Самойлов глядел на Якова такими бешеными глазами, что тот почувствовал — сейчас ударит, и, помимо воли, втянул голову в плечи. Этот миг перевернул все: Яков почувствовал себя таким мерзавцем, каким на самом деле, возможно, и не был. “Что я говорю?!” Он поднял глаза на Николая и виновато пробормотал:
— Прости меня, Коля! Я сам не знаю, что несу. Я идиот! Черт бы взял мой нелепый характер!..
Самойлов уже “отходил” и хмуро посмотрел на него. “Сейчас не до скандала. Да и я хорош — забыл о нем”.
— Ладно… Садись в машину — поедем в институт за своими скафандрами и приборами…

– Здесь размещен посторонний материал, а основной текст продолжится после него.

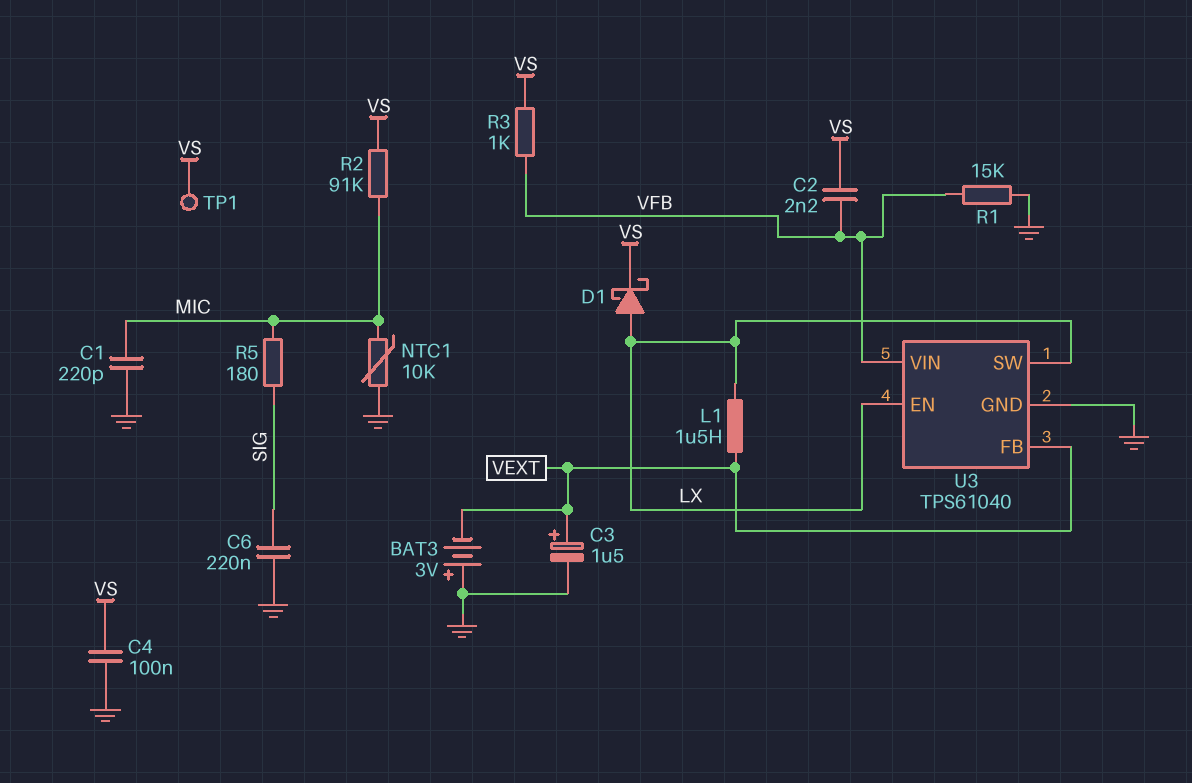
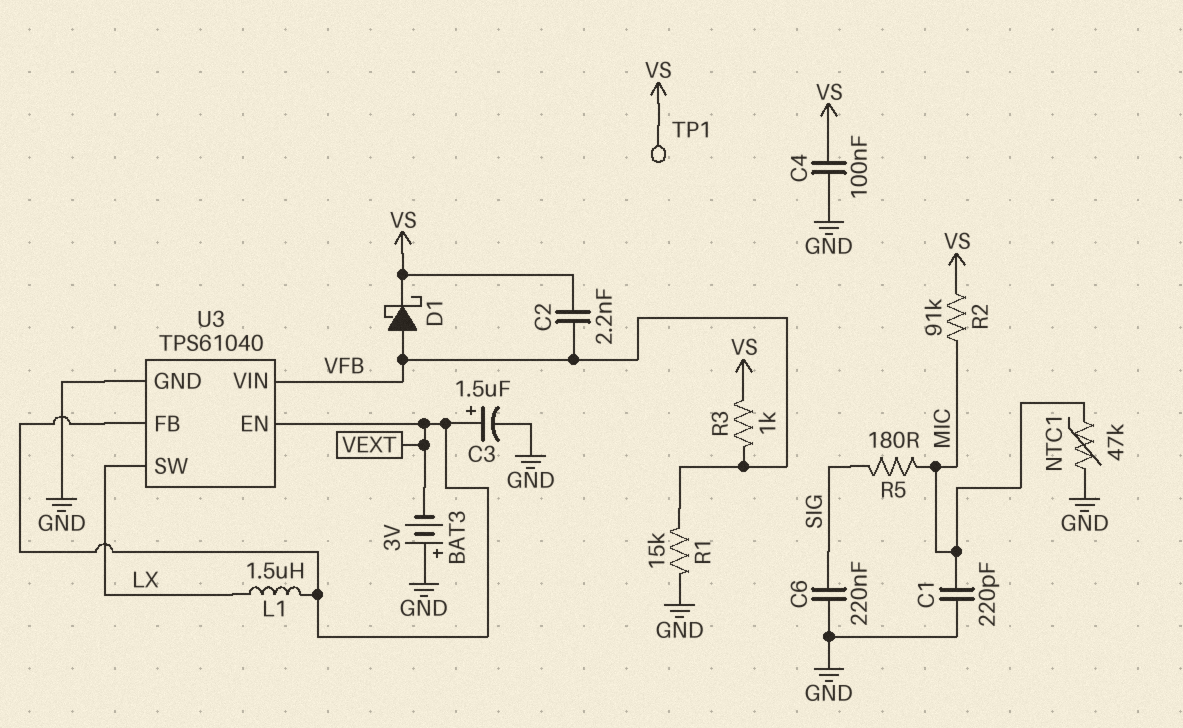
D1: schottky (A LX, K VS) -> schottky (A VFB, K VS)
NTC1: 10k (GND, MIC) -> 47k (GND, MIC)
U3 pin EN: LX -> VEXT

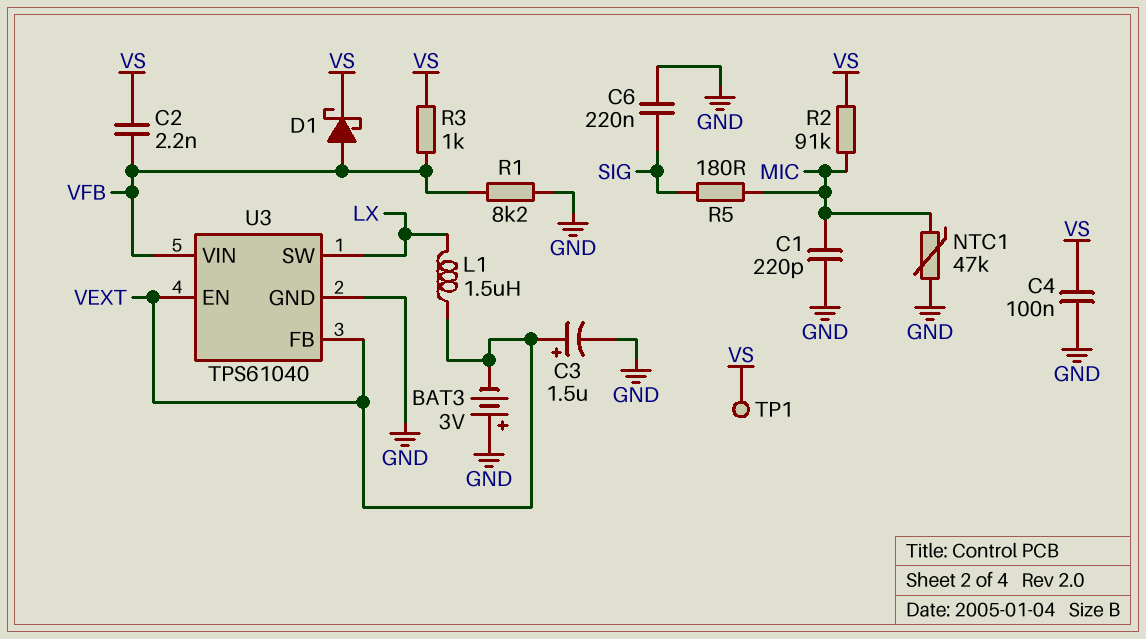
R1: 15k (GND, VFB) -> 8.2k (GND, VFB)

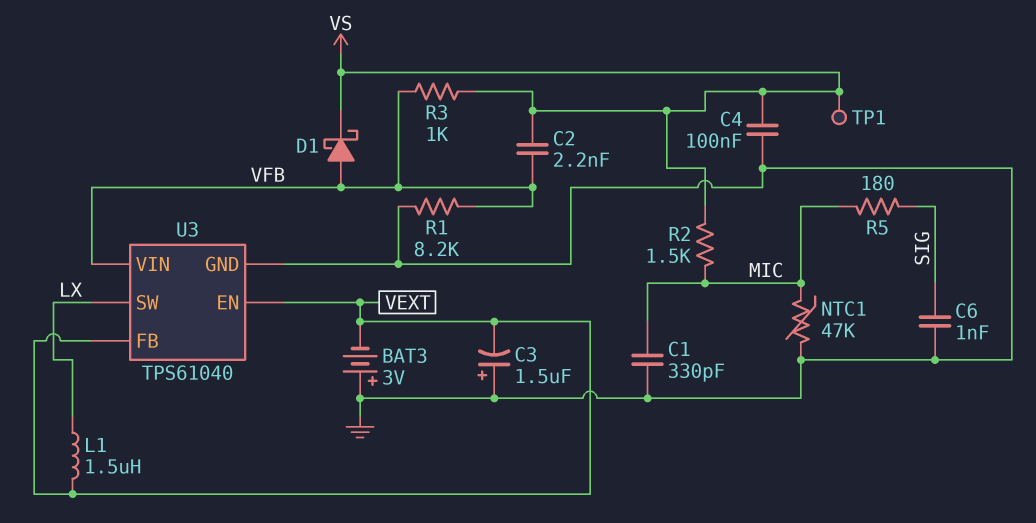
C1: 220pF (GND, MIC) -> 330pF (GND, MIC)
C3: 1.5uF (plus VEXT, minus GND) -> 1.5uF (plus GND, minus VEXT)
C6: 220nF (GND, SIG) -> 1nF (GND, SIG)
R2: 91k (MIC, VS) -> 1.5k (MIC, VS)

Они сидели на заднем сиденье и молчали. Потом Николай сухо сказал:
— Проверили три мезонатора. Во всех оказалось это антивещество, точнее — антиртуть. Небольшими капельками на стенках и в сгибах камеры. Решили пока остановить завод, выключить все, кроме вакуум‑насосов, и добывать эту антиртуть. Потом испытать где‑нибудь… Только вот как извлекать ее? Она жидкая, растекается, а каждый оставшийся миллиграмм — это взрыв сильнее бомбы…
Якин кивнул. Они снова замолчали. Яков почувствовал, что сейчас он сможет себя реабилитировать только какой‑нибудь дерзкой выдумкой, и стал размышлять. Когда подъезжали к институту, он несмело сказал:
— Слушай, Коля, а ведь очень просто…
— Что — просто? — буркнул Самойлов.
— Брать эту антиртуть. Понимаешь, нужно трубочки из нейтрида — из той же нейтрид‑пленки — охлаждать в жидком азоте. Они часов десять, по меньшей мере, будут сохранять температуру минус сто девяносто шесть градусов: ведь теплопроводность нейтрида ничтожна! И антиртуть будет к этим трубочкам примерзать. Понимаешь? Очевидно, у нее, как и у обыкновенной ртути, точка замерзания — минус тридцать восемь градусов. Верно?
Николай рассмеялся:
— Ведь ты гений, Яшка! — и добавил: — Хоть и дурак…
Яков виновато вздохнул:
— Характер мой идиотский! Сам не понимаю, что на меня нашло. Вообще, ты напрасно мне в морду не дал — крепче бы запомнил!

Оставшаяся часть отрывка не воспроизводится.